As Joe told us in our interview with him last year, YouGov don’t poll just the final – they poll X Factor throughout the series, but keep the data private. Joe says: “We could see that Christopher was out in front during the early weeks, and also how very close it was at the bottom around week 7, so the bottom two of Ella and James wasn’t such a huge shock. And then in week 8, our polling picked up that huge bounce for James”.

It’s an especially impressive feat given that viewing figures for the show have gone down so much, making it more difficult to poll. Joe says: “Because of the lower viewing figures, we did our polling slightly differently this year. Instead of identifying people who were voting in the early weeks, and then going back to poll them ahead of the final, this year we identified people who were watching, and then went back to them ahead of the final. Because of that, we had to bump the sample size up.
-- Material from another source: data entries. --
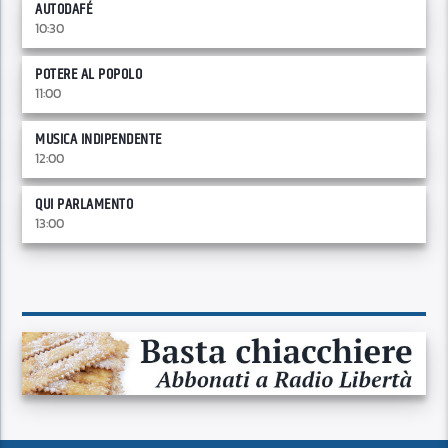
AUTODAFÉ
10:30
POTERE AL POPOLO
11:00
MUSICA INDIPENDENTE
12:00
QUI PARLAMENTO
13:00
“Our usual rule of thumb is that a show has to have at least 10 million viewers consistently for us to be happy to poll it. In other words, if we hadn’t polled the X Factor before, we wouldn’t have done it this year – we went ahead with it only for historical reasons. It’s also why we’ve never polled Strictly, and why we weren’t tempted to poll The Voice.

“Over the years, there have been only three reality shows that have dominated the national conversation sufficiently for us to feel confident polling – Pop Idol, Big Brother and X Factor. Something new will have to come along at some point, because sadly it seems to be increasingly clear that the X Factor, in its current form at least, has jumped the shark. And as we saw with Big Brother, when the decline sets in, producers tend to start tinkering with the format.

“We were extremely relieved this year that there weren’t any mid-show surprises, like with the return of Amelia Lily in 2011. That kind of thing makes our job much harder.

“But who knows what will happen next year?”

We’ll certainly be keeping fingers crossed that we get a YouGov poll on next year’s show. And on a more parochial note, please don’t be shy about getting involved in the Sofabet comments – we want it to be a friendly and welcoming place for a plurality of opinions.

This has been the penultimate article in our X Factor 2012 review series. Tomorrow, Dug is back to round things off with a look at what James’s win means for the franchise, then in the coming week Daniel turns Sofabet’s attention to Eurovision. A reminder that you can keep updated of Sofabet posts via email, RSS and following @sofabet on Twitter (and while you’re at it, do follow YouGov’s @JoeTwyman, too).

1 comment to X Factor 2012 Review Part 6: The Impressive Accuracy of YouGov

  • Curtis

    Great, great article. That YouGov poll really shocked me before the final this year, as I was expecting it to demonstrate to me a Jahmene win over Chris as the result of choice. Given the poll’s history of underrating the “younger” choice, I had to take their prediction of James to win seriously, though I didn’t bet.

    However, once Chris went out I realised that they had almost certainly got this right and was happy to lump on James at that point, which was good news! Thank you YouGov!

    With regards to next year, given the 10 million people thing mentioned, they’re probably going to struggle to justify polling it next year unless X Factor can command those sort of ratings again. I don’t really see it, short of a massively hyped return of Simon Cowell and even that might only see a short term ratings bump.